I experimented with something like that as well a short while ago. But afer one or two days of updates the nvidia driver segfaulted on start up.
Did you have this problem before?
It might be a good idea to pin it?

I have never used Goose Agent, but Hemes is one of the most popular agent because it works very well.

No, I only install the nvidia cuda driver not the full nvidia driver, and I’ve not had any issues with crashes.

You could pin the driver, or simply not update unless you have a reason to do so.

Tested the guide yesterday. worked fine for two boots.
Started it again today and the driver crashes again.
Didn’t even update. Hope I find time to figure out why.

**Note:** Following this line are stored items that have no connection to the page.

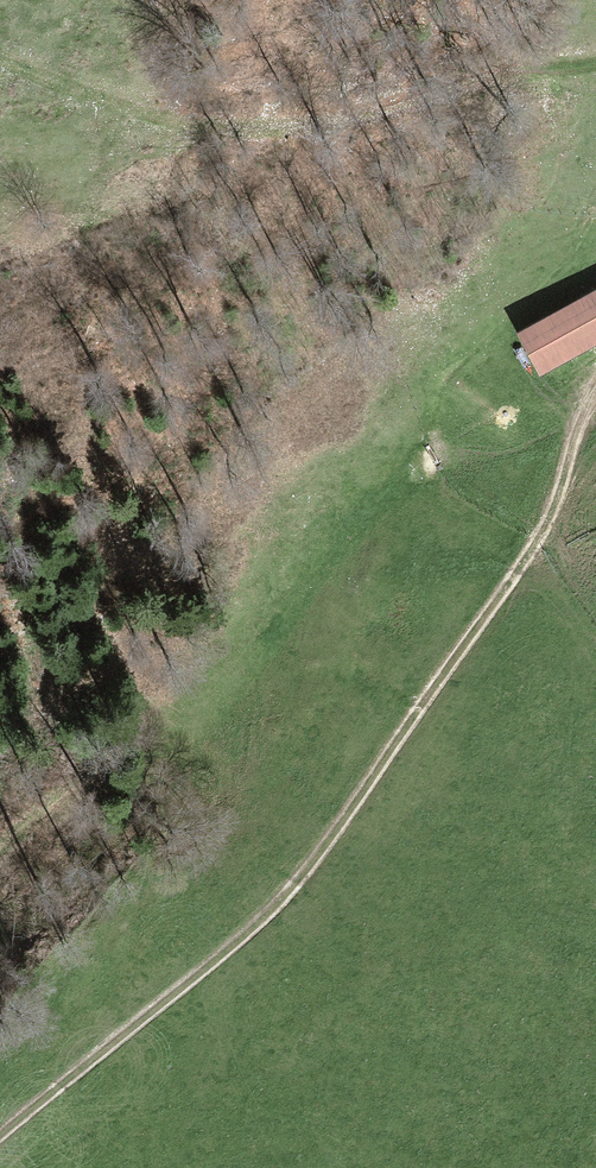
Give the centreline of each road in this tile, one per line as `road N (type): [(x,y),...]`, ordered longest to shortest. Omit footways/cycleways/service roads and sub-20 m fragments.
road 1 (track): [(0,1147),(266,918),(505,599),(554,511),(575,436),(595,401)]
road 2 (track): [(595,64),(477,79),(363,114),(283,127),(146,107),(0,61)]
road 3 (track): [(0,853),(130,756),(325,570)]

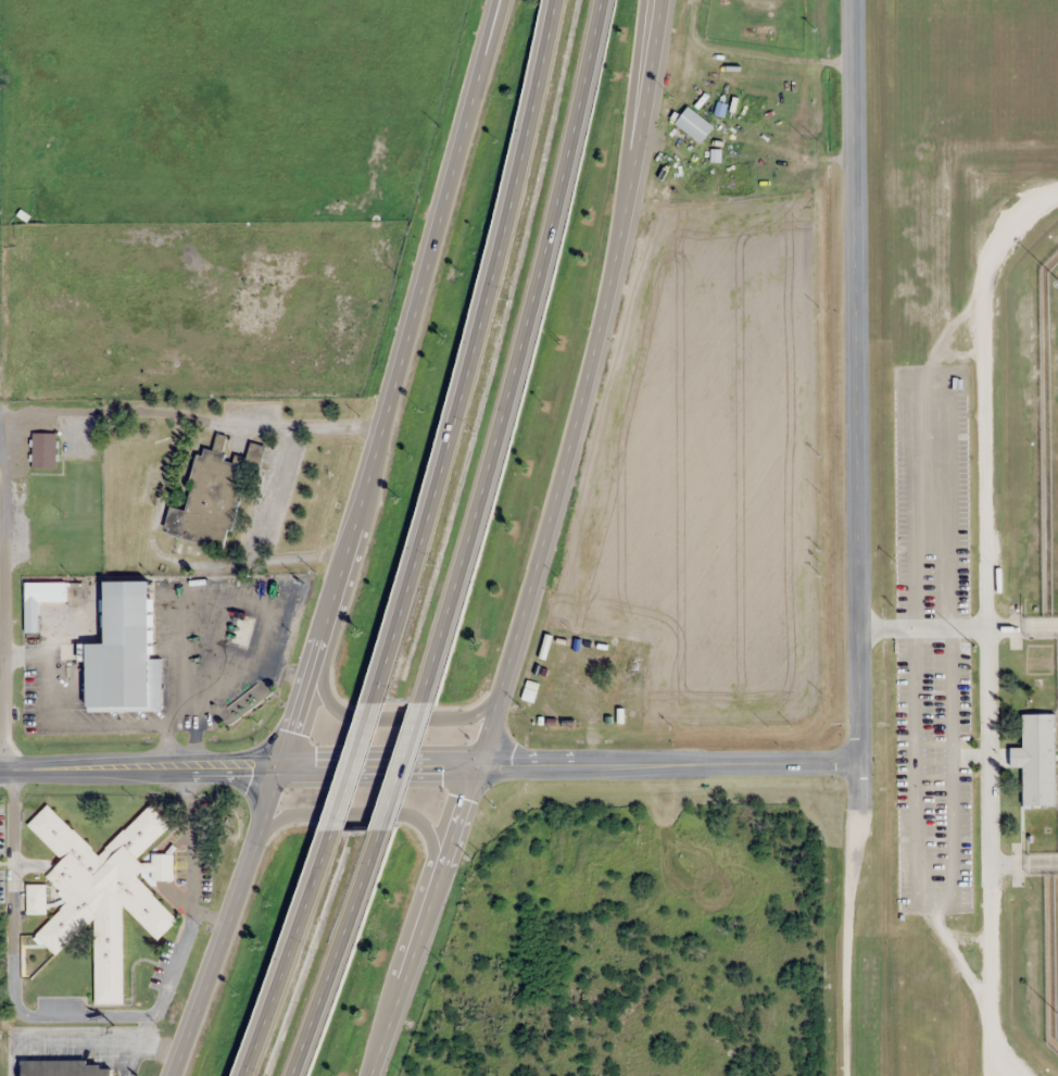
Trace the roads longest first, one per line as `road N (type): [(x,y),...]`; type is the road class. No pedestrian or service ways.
road 1 (secondary): [(492,0),(310,671),(171,1075)]
road 2 (secondary): [(360,1075),(479,767),(575,426),(629,183),(656,0)]
road 3 (tertiary): [(857,764),(851,0)]
road 4 (motorway): [(551,0),(508,208),(375,701)]
road 5 (motorway): [(424,699),(555,208),(597,0)]
road 6 (secondary): [(0,770),(479,767)]
road 7 (tertiary): [(479,767),(857,764)]
road 8 (residential): [(3,770),(5,415)]
road 9 (residential): [(855,1075),(857,764)]
road 10 (motorway): [(294,1075),(380,830)]
road 11 (motorway): [(332,830),(247,1075)]
road 12 (secondary): [(440,871),(432,836),(408,815),(290,812),(256,833)]
road 13 (secondary): [(310,671),(331,706),(350,714),(468,716),(497,700)]
road 14 (motorway): [(629,183),(646,0)]
road 15 (motorway): [(380,830),(424,699)]
road 16 (motorway): [(375,701),(332,830)]

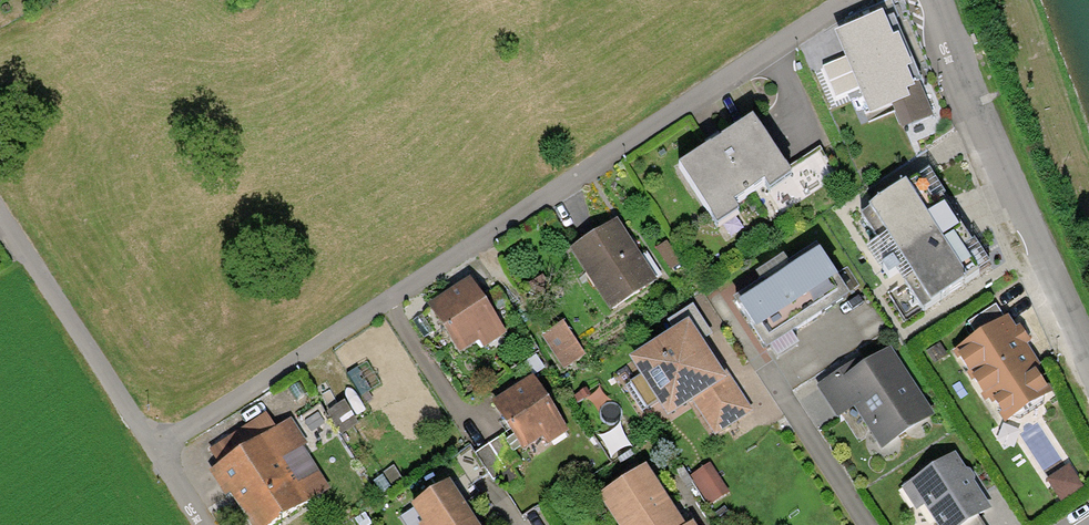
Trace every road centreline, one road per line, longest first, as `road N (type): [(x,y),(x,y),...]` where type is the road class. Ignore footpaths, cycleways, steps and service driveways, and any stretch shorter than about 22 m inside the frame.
road 1 (residential): [(150,451),(848,0)]
road 2 (residential): [(1088,362),(982,133),(932,0)]
road 3 (residential): [(0,222),(150,451)]
road 4 (residential): [(866,524),(720,300)]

Edit: Now it works again. Idk. GPU drivers are just broken af.

Do you use the GPU in more than one VM?

In my system using an 4060, the first VM the GPU gets attached to will load the firmware onto the GPU, and the firmware will persist after being detached from the VM. It also persists through reboots, the firmware only resets after the entire system has been full powered down.

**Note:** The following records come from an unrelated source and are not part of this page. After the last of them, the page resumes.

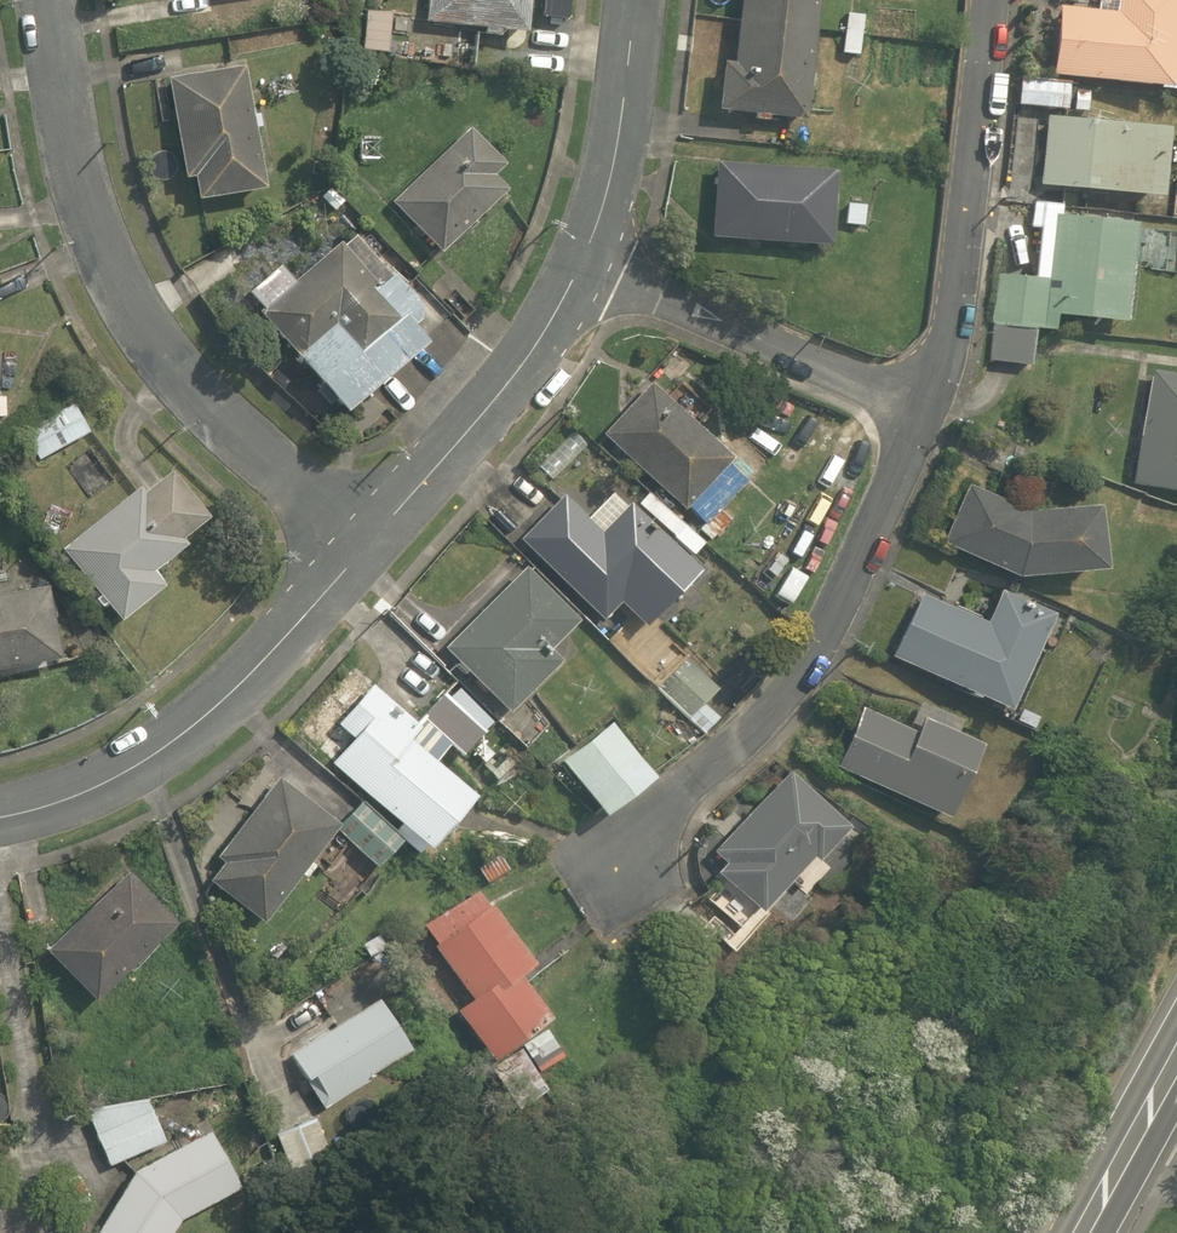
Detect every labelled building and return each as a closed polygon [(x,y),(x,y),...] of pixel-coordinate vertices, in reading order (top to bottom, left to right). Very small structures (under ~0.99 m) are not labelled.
[(499,38),(500,30),(525,34),(529,0),(427,0),(424,21),(482,28),(481,36),(499,38)] [(810,0),(729,0),(717,111),(797,119),(810,0)] [(1097,8),(1044,2),(1035,76),(1163,92),(1174,0),(1098,0),(1097,8)] [(193,177),(197,200),(263,189),(243,67),(167,80),(183,179),(193,177)] [(1085,87),(1012,77),(1009,101),(1082,111),(1085,87)] [(1152,122),(1038,115),(1034,186),(1147,193),(1152,122)] [(390,202),(437,253),(505,191),(490,175),(501,165),(468,129),(390,202)] [(828,168),(715,162),(711,237),(824,243),(828,168)] [(1006,268),(994,267),(984,361),(1025,365),(1028,330),(1046,332),(1048,314),(1124,322),(1134,227),(1063,219),(1065,203),(1026,199),(1023,227),(1033,228),(1031,249),(1008,247),(1006,268)] [(339,241),(251,311),(331,412),(434,330),(383,266),(368,278),(339,241)] [(221,265),(237,256),(231,244),(214,253),(221,265)] [(1150,371),(1129,485),(1176,494),(1176,376),(1150,371)] [(642,387),(597,435),(678,509),(723,461),(642,387)] [(72,399),(15,434),(34,464),(90,428),(72,399)] [(50,542),(113,623),(158,589),(144,571),(176,547),(169,538),(201,514),(164,467),(139,486),(132,478),(50,542)] [(967,487),(941,541),(1005,578),(1088,571),(1082,502),(1016,507),(967,487)] [(557,496),(513,542),(595,620),(610,604),(636,629),(687,575),(676,565),(696,544),(642,492),(628,506),(611,489),(582,519),(557,496)] [(507,714),(553,665),(539,652),(570,619),(521,571),(443,652),(507,714)] [(977,621),(917,592),(886,655),(1006,714),(1055,614),(995,584),(977,621)] [(0,591),(0,670),(51,661),(37,585),(0,591)] [(692,653),(655,690),(698,732),(735,695),(692,653)] [(329,768),(363,795),(331,834),(370,865),(396,833),(417,850),(465,790),(405,742),(416,729),(361,684),(329,724),(351,741),(329,768)] [(861,701),(834,761),(946,811),(980,736),(919,709),(912,724),(861,701)] [(611,722),(558,758),(596,813),(649,778),(611,722)] [(847,822),(783,767),(701,862),(757,910),(804,855),(813,862),(847,822)] [(333,829),(278,782),(200,874),(255,920),(333,829)] [(561,1057),(540,1025),(507,975),(528,961),(502,922),(534,901),(510,864),(472,890),(415,927),(462,998),(452,1005),(488,1059),(514,1042),(536,1075),(561,1057)] [(161,928),(110,880),(40,955),(91,1003),(161,928)] [(406,1054),(367,997),(282,1055),(320,1112),(406,1054)] [(144,1091),(85,1119),(106,1165),(166,1137),(144,1091)] [(176,1216),(232,1191),(206,1133),(118,1172),(123,1184),(94,1232),(166,1232),(176,1216)]
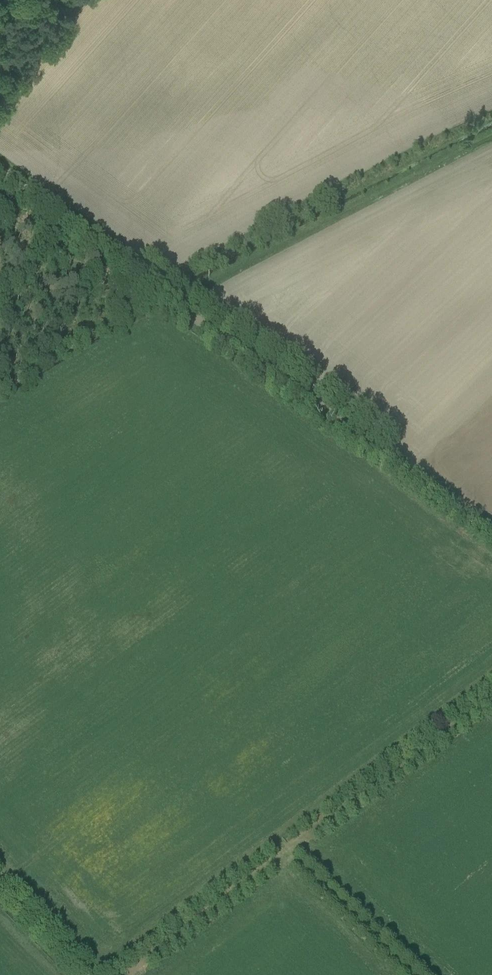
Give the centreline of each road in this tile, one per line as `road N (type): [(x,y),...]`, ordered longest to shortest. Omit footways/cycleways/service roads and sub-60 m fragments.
road 1 (track): [(491,694),(118,974)]
road 2 (track): [(188,308),(491,534)]
road 3 (track): [(0,168),(188,308)]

If you are using the GPU with multiple VMs, make sure you are using the same driver version in all the VMs, or you might get random crashed depending on what firmware got loaded onto the GPU.

1 Like

That is maybe related!

Edit: It is not. Every second reboot the GPU driver just crashes X.

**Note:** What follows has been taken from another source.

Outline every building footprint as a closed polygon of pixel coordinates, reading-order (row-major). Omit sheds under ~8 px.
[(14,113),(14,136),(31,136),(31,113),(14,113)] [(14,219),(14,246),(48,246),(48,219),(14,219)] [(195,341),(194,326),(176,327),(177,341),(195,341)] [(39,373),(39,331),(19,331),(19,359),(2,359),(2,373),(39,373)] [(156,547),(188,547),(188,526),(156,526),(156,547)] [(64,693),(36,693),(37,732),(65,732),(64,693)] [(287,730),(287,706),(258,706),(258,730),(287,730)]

Fyi managed to get Hermes Agent (without browser addon) working using a debian 13 minimal template + appvm combo by doing the following:

  • In the template install: $ sudo apt install qubes-core-agent-networking thunar qubes-core-agent-thunar gedit curl git nodejs npm ripgrep ffmpeg build-essential python3-dev libffi-dev -y
    • Gedit is optional for editing text files easily instead of using e.g. nano in terminal
    • Need git nodejs npm ripgrep ffmpeg build-essential python3-dev libffi-dev for Hermes Agent (the installer would install those in the appvm, but they would be removed after reboot)
  • Create appVM, in services enabled “crond” service
  • Open normal terminal in appVM, install Hermes: $ curl -fsSL https://raw.githubusercontent.com/NousResearch/hermes-agent/main/scripts/install.sh | bash -s – --skip-browser
    • Note the --skip-browser flag was for my specific needs where I didnt want the agent doing browser stuff. You might need it, but then you might need to install additional packages in the template
  • Go through all steps according to your needs.
  • Once done, run $ source ~/.bashrc
  • Verify version: $ hermes --version
2 Likes

Can you provide the arguments for llama-server binary ?